A prisão de empreiteiros, a corrupção e a relação público-privado
Entre tantos elementos a se analisar num acontecimento como o desencadeado pelas sucessivas fases da Lava Jato, um que chama a atenção desde o começo, em março de 2014, é a prisão dos executivos das principais empreiteiras do Brasil responsáveis pelas grandes obras públicas realizadas nas últimas décadas nos quatro cantos do país.
Executivos das empresas Andrade Gutierrez e Odebrecht foram alguns dos presos durante ação da Polícia Federal na operação Lava Jato Crédito: Geraldo Budniak/JogodoPoder
Não há obra pública de grande dimensão feita na história brasileira recente que não tenha tido a participação de construtoras como a Odebrecht, Andrade Gutierrez, Mendes Júnior, OAS, Camargo Correia, Queiroz Galvão, só para citar algumas. Não é pouco, portanto, ver os grandes empreiteiros do país presos pela Polícia Federal.
A prisão de empresários não teve, claro, a mesma dimensão de espetáculo e exploração midiática que à de certas figuras políticas como José Dirceu. No caso dos empreiteiros, a repercussão público-midiático se dá dentro de certos limites de discrição e respeito que os grandes meios de comunicação costumam dispensar a empresários pegos em transgressões às leis e normas sociais. Mas, ainda assim (e por isso também), a prisão deles constitui-se, por si só, um acontecimento bastante revelador de problemas do campo político no país, da sua relação com o campo econômico e da maneira como as narrativas jornalísticas dão a ver essas relações, seus personagens e suas práticas.
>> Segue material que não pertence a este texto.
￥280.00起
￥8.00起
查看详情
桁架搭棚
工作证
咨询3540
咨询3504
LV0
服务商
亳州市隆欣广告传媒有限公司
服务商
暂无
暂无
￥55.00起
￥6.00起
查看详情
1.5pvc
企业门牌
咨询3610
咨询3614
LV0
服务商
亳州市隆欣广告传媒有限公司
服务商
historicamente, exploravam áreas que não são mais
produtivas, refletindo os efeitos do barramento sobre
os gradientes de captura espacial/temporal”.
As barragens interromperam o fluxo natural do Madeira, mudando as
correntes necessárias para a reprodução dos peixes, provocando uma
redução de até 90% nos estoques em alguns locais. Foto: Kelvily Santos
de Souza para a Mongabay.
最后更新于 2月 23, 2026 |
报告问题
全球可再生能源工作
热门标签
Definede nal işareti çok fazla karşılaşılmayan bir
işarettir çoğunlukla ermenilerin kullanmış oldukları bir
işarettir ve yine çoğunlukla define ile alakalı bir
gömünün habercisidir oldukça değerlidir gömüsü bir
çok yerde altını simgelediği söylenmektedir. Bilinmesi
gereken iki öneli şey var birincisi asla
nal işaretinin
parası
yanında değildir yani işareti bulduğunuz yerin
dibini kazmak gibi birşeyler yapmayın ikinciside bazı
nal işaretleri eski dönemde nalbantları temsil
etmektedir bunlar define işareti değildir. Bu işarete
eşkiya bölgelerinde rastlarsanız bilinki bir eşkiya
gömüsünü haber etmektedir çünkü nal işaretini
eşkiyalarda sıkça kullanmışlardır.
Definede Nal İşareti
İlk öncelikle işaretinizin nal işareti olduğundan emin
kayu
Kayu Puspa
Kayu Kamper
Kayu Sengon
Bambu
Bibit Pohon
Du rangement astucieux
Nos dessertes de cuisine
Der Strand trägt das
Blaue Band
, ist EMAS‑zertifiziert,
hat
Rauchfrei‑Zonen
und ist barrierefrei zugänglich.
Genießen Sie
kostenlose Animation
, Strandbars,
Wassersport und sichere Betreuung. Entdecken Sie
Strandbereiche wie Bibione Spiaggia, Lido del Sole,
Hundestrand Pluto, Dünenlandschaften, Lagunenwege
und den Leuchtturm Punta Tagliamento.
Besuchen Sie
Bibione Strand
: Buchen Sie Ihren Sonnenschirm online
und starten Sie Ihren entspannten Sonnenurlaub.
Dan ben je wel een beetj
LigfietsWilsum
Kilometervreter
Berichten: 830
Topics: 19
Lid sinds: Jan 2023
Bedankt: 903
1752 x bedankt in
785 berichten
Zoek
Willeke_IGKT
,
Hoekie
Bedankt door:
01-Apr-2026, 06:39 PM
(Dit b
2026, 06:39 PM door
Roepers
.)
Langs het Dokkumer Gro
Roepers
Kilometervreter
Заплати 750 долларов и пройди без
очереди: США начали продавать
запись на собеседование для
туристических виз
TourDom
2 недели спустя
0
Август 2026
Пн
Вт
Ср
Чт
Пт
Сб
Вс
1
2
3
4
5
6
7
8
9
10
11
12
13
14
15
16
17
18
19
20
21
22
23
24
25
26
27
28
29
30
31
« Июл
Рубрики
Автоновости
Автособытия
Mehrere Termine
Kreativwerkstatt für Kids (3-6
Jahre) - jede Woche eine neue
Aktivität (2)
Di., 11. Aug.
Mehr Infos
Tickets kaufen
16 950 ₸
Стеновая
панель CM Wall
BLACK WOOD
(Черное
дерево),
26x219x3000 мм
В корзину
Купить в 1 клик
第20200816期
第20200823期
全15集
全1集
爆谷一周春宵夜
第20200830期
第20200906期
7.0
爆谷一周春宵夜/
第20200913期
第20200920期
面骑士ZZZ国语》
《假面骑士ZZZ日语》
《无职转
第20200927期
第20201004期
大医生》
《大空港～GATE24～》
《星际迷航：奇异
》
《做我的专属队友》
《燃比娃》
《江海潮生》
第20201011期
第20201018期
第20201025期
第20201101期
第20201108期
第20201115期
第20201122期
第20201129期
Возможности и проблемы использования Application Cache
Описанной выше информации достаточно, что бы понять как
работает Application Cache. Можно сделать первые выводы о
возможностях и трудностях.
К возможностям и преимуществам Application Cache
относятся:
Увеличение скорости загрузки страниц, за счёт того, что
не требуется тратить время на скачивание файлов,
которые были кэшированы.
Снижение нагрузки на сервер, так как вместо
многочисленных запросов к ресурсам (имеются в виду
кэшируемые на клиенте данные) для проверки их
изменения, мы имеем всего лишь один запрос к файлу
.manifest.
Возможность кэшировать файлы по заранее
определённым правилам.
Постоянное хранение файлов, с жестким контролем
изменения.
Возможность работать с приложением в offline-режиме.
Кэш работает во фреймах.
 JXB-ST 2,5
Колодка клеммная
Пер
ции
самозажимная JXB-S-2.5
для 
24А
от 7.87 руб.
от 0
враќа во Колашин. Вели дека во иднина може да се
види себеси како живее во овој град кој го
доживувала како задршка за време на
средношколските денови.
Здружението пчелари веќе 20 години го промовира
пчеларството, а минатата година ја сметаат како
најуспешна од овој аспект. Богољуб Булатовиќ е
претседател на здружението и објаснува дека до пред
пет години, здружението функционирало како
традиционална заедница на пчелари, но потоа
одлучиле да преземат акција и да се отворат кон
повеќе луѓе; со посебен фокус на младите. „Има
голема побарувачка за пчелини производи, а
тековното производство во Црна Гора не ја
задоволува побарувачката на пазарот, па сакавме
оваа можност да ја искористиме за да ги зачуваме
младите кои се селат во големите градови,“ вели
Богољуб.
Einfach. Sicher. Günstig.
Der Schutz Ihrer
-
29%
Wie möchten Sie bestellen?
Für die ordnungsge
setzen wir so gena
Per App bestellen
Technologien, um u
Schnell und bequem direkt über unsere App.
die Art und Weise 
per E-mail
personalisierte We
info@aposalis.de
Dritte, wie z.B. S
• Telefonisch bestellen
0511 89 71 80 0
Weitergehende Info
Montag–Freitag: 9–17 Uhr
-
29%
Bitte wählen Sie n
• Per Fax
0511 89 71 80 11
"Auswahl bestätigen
Dentre os problemas revelados destaca-se o fato de que a Lava Jato e, particularmente, a prisão de empreiteiros escancara para amplos públicos o que já era de conhecimento de muitos atores (políticos, empresários, jornalistas, funcionários públicos ou cidadãos que leem notícias com alguma frequência): a forma como tem se dado, historicamente, a contratação de obras públicas no Brasil. Ou seja, mediada por acordos entre empreiteiras, fraudes em licitações, troca de favores e pagamento de propinas. Só a hipocrisia que marca nossa cultura política ou a luta político-partidária (que impedem encarar os problemas coletivos como eles realmente são para tentar resolvê-los) escandalizou-se com a célebre frase do advogado de um investigado na operação Lava Jato, segundo quem “sem acerto” nas obras públicas “não se põe um paralelepípedo no chão”.
O que provoca escândalo no caso da Lava Jato/Petrobras e da prisão dos empresários, portanto, parece ser menos a confissão sobre a existência de um “clube” ou cartel de empreiteiras fraudando licitações e pagando propinas a agentes públicos, para garantir seus negócios e lucros, do que o fato de que tais práticas são reveladas e relativas a período de um governo considerado de esquerda (as investigações são pós-2003 e não se estenderam a períodos anteriores) e implicam o partido governista, o PT. Não é de estranhar, então, – e essa é uma segunda questão reveladora nas prisões – que os empreiteiros presos, confessando crimes e delatando outros personagens, comecem a aparecer como “vítimas” em certas narrativas do acontecimento. “Vítimas dos políticos e funcionários públicos”, que os “teriam achacado e obrigado a pagar propinas para fazer negócios com a estatal”.
Trata-se, portanto, de construir uma narrativa do acontecimento como um escândalo típico do campo político (tido previamente como corrupto), sem conexão alguma com as práticas do campo econômico/empresarial (tido a priori como correto). Bem diferente de um acontecimento similar, o quase midiaticamente invisível caso do cartel dos trens e metrô de São Paulo. Neste, as narrativas (do Ministério Público, governo estadual e mídias diversas) vão descrevendo-o como um escândalo de empresas (internacionais, não brasileiras), sem relação com políticos e partidos locais. Os dois escândalos envolvem formação de cartel para fraude em licitações públicas e o pagamento de propinas. Mas o cartel dos trens é uma rara historia de corrupção onde só tem corruptores, não tem corruptos: o Estado e os agentes público-políticos foram vítimas de empresas privadas.
Terezinha Silva
Professora Colaboradora do Departamento de Comunicação Social da UFMG e pesquisadora do GRIS.